There is a large amount of work to migrate TensorFlow from the current XLA paths to include more and more MLIR-based components, see here for instance Redirecting to Google Groups ; the TensorFlow-specific and XLA-specific aspects are not directly relevant to this forum though: MLIR/LLVM is entirely independent.

1 Like

I’d like to leave it open to the people interested in actually building this to define the actual scope.
My take is that we really want to have a compiler IR here, designed with transformations/optimizations in mind. I am not confident enough to answer how orthogonal (or how similar) are the optimizations on the usual set of op in the Tensor domain (like in nGraph/HLO) compare to what you would want to achieve with image processing kind of primitives from OpenVX/OpenCV.

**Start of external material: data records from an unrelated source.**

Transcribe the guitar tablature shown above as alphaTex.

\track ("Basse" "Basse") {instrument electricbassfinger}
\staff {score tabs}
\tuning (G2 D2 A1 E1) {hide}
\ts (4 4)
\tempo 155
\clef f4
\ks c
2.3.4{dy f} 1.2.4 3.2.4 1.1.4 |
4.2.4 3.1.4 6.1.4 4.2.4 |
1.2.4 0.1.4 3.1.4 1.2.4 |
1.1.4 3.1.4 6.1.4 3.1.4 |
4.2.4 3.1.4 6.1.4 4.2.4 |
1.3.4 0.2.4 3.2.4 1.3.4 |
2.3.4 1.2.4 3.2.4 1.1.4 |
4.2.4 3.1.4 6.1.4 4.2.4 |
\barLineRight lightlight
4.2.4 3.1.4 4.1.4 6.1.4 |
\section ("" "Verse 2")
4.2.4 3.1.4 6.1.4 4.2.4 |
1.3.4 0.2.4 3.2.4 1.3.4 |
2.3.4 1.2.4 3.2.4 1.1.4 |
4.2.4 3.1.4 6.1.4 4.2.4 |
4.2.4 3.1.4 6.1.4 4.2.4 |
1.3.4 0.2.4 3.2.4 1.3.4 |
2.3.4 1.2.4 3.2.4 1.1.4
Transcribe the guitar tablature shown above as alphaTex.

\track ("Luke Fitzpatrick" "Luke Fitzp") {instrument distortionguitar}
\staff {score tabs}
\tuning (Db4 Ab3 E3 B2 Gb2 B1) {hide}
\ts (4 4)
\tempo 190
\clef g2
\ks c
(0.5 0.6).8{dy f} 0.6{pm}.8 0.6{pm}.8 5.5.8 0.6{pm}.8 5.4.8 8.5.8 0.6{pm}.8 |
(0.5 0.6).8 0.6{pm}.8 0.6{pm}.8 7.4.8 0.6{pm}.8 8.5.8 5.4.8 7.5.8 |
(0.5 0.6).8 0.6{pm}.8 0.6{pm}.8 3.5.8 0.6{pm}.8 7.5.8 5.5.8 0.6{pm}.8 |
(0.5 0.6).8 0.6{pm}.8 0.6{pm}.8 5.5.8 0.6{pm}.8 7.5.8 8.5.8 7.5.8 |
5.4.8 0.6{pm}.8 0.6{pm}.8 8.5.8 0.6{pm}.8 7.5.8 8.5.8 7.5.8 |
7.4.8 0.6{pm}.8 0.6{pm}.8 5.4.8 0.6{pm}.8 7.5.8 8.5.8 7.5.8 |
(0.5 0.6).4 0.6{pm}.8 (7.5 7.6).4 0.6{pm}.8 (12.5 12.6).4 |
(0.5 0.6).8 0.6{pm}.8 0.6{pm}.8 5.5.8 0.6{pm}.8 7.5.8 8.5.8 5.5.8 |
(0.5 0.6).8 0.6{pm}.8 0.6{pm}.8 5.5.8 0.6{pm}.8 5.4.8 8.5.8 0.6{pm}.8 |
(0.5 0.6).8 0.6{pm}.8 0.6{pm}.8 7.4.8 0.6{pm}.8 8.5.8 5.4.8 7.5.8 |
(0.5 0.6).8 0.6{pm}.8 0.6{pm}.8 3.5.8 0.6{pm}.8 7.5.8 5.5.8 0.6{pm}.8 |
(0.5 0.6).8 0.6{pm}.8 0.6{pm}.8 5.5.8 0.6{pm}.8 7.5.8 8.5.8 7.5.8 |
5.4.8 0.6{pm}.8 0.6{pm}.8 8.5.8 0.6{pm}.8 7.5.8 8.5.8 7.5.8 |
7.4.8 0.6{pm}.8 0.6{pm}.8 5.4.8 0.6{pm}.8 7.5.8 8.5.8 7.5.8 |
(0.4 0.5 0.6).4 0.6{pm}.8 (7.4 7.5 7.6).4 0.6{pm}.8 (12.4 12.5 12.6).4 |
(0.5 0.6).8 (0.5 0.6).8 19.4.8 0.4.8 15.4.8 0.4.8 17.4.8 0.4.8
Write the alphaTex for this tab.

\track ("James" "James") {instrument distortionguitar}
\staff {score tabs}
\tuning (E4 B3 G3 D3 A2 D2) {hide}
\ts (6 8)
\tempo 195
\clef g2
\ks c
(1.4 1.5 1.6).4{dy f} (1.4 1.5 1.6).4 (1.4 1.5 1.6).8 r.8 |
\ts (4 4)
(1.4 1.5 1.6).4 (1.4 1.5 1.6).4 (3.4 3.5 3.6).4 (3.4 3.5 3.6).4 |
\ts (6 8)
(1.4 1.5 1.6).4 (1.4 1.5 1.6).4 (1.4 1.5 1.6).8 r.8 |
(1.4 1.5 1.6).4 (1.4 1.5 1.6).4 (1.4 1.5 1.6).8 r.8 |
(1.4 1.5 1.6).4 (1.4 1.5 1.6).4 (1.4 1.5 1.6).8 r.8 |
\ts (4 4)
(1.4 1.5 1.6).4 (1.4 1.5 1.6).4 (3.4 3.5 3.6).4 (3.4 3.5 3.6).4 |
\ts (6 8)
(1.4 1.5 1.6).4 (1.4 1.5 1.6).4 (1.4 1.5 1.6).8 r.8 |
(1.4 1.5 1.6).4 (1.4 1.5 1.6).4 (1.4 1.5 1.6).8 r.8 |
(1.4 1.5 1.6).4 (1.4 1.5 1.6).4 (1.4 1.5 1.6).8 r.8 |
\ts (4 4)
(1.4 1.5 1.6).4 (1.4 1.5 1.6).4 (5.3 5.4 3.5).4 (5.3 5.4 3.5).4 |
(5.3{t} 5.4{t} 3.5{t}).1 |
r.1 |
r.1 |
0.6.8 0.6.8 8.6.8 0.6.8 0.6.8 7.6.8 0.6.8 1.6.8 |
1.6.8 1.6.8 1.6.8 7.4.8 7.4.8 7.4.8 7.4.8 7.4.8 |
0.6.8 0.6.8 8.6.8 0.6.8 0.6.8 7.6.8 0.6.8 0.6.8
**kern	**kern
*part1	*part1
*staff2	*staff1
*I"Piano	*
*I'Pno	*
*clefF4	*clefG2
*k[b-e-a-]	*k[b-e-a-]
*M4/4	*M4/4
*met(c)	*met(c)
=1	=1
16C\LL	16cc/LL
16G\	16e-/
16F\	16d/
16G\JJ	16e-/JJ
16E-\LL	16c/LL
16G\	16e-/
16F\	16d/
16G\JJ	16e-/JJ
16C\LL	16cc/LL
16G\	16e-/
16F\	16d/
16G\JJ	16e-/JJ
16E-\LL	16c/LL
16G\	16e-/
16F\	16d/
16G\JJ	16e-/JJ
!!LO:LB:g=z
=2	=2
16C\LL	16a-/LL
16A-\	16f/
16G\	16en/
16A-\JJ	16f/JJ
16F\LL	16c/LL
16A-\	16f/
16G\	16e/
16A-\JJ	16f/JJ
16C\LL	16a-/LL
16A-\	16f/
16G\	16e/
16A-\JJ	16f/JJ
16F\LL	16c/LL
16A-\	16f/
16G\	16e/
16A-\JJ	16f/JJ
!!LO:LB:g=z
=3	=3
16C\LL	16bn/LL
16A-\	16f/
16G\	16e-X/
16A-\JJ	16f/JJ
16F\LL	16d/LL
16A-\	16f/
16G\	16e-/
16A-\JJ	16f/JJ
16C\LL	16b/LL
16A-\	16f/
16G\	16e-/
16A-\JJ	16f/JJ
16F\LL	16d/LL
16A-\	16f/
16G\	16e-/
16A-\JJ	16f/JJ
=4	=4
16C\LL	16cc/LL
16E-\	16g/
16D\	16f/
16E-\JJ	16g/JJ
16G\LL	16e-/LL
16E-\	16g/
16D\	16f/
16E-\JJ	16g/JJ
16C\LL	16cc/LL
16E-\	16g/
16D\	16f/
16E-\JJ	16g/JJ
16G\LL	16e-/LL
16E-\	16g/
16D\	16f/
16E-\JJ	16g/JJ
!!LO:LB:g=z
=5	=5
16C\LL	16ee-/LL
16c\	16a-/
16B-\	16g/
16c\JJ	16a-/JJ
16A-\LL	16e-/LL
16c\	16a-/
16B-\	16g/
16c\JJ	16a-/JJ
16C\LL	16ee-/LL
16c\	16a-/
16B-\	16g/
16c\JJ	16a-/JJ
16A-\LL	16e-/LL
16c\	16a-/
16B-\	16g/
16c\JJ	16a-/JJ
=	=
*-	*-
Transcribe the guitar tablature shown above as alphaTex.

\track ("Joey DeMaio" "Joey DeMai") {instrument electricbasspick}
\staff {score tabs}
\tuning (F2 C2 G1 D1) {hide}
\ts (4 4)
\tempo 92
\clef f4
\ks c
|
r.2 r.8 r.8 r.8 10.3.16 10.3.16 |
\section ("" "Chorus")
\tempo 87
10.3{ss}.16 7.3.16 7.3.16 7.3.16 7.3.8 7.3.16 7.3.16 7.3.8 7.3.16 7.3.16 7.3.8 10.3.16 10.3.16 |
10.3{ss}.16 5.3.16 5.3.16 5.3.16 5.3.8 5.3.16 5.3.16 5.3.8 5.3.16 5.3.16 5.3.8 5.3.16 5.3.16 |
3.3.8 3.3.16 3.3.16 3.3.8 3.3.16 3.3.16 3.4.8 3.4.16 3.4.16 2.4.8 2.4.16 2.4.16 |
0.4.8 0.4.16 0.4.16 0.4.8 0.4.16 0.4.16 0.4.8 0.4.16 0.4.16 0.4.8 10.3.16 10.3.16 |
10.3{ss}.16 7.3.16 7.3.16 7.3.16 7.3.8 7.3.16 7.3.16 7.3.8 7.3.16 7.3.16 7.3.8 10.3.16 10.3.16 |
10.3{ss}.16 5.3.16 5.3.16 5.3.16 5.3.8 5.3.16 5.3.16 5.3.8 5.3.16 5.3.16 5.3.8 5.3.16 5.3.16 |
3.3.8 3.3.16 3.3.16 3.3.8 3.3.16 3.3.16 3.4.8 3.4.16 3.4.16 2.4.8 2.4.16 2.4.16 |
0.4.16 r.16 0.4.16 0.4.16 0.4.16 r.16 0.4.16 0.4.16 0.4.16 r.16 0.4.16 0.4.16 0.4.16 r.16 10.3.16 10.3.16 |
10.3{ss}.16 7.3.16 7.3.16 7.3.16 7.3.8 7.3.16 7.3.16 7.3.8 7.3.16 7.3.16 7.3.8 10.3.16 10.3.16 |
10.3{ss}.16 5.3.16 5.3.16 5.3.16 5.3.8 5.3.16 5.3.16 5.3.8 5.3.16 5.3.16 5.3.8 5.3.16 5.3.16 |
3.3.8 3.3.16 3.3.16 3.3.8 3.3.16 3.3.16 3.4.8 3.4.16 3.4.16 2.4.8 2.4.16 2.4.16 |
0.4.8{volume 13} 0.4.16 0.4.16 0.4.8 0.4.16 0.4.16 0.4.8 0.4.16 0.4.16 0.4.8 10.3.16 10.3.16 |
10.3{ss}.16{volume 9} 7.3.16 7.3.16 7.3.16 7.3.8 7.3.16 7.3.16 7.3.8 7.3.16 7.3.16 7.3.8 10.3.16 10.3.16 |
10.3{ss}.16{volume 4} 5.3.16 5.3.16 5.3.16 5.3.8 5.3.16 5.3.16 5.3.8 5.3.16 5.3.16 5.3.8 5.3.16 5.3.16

G-API has also PlaidML as a new backed. So I think some CV related operation could pass over MLIR with the PlaidML MLIR refactoring. /cc Is it correct @flaub?

Just to stir the thread up a bit… :cat:
In OpenCV we have 4 ops groups:

https://docs.opencv.org/master/da/dd3/group__gapi__math.html

  • Math operations
  • Pixelwise operations
  • Operations on matrices
  • Image and channel composition functions

Currently in the new PlaidML G-API backend (/cc @flaub) we have just some basic 5 ops covered:

Just to complete the ops overview we have also not core ops:

  • Image filters (sobel, dilate, erode, etc…)
  • Color space conversions (BGR2Gray, YUV2BGR, etc…)

https://docs.opencv.org/master/d2/d00/group__gapi__imgproc.html

@bhack how about control flow ops? are there any? :slight_smile:

Not in the current master version.

The math, bit, and control flow ops may be a start for the common set? I kind of echo @g.ramalingam’s idea of having “scalar” ops (+ control flow ops) and then others may be built against them.